Zaobserwować można było powrót do klasycznych mebli. W oczy rzucało się postępujące dążenie do prostoty w połączeniu z solidnością, która czasem ocierała się wręcz o toporność. Część mebli sprawiała wrażenie przypadkowo połączonych ze sobą brył, inne wyglądały, jakby z przyczyn technicznych niemożliwa była ich bardziej finezyjna konstrukcja. Producenci stawiają na prostotę, ale przede wszystkim liczą się perfekcja wykonania i dbałość o detale. Nie dziwi więc, że do projektowania mebli zapraszane są coraz bardziej znane nazwiska. W tym roku można było oglądać meble projektu Christiana Lacroix czy Michaela Younga. W przypadku takich mebli jak regały, komody czy meblościanki uwagę zwracało chętne sięganie przez producentów po różnego rodzaju tkaniny, plecionki czy skórę. Materiały takie są wykorzystywane nawet we frontach mebli.
Swoiste odwrócenie trendu można było także zauważyć w oświetleniu. Nowe lampy to dużo drewna, widoczne śruby, kable, mocowania połączone z bardzo opływowymi kształtami drewnianych nóżek i abażurów. W siłę rosną producenci oświetlenia ledowego – i to dosłownie, gdyż w porównaniu z poprzednim rokiem główną zmianą jest większa moc prezentowanych lamp. Stonowane podświetlenia ustępują miejsca intensywnemu w żywszych kolorach. W zakresie kolorystyki z kolei wciąż w modzie pozostają kolory ziemi złamane intensywnymi dodatkami, jak pomarańczowy, czerwony, żółty.

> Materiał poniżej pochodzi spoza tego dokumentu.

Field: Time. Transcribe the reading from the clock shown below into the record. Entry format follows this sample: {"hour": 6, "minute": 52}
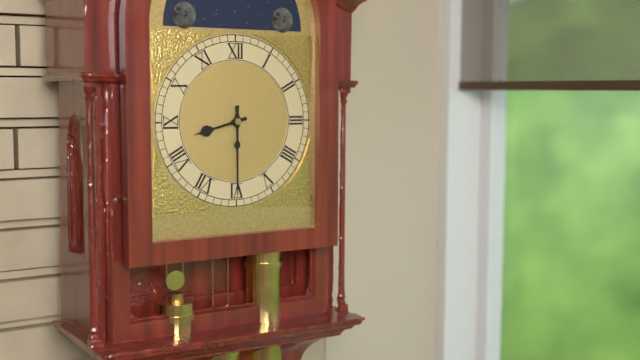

Jedną z nielicznych zaskakujących nowości było pokazanie przez projektantów gotowych pokoi młodzieżowych. Zorganizowane na niewielkiej przestrzeni, praktycznie rozmieszczone z łóżkami piętrowymi, ukrytymi schodami i niezliczonymi schowkami, wymagały nierzadko lektury solidnej instrukcji obsługi, bez której trudno było odkryć ich wszystkie możliwości.
Pozytywną informacją jest, że na targach w Mediolanie Polacy coraz częściej występują nie tylko jako zwiedzających, ale także jako wystawcy. Między stoiskami uznanych na całym świecie firm, jak Poliform i Moroso, równie okazale prezentowali się przedstawiciele Paged oraz działający pod wspólnym szyldem Young Creative Poland marki Iker, Noti, Vox i Zieta.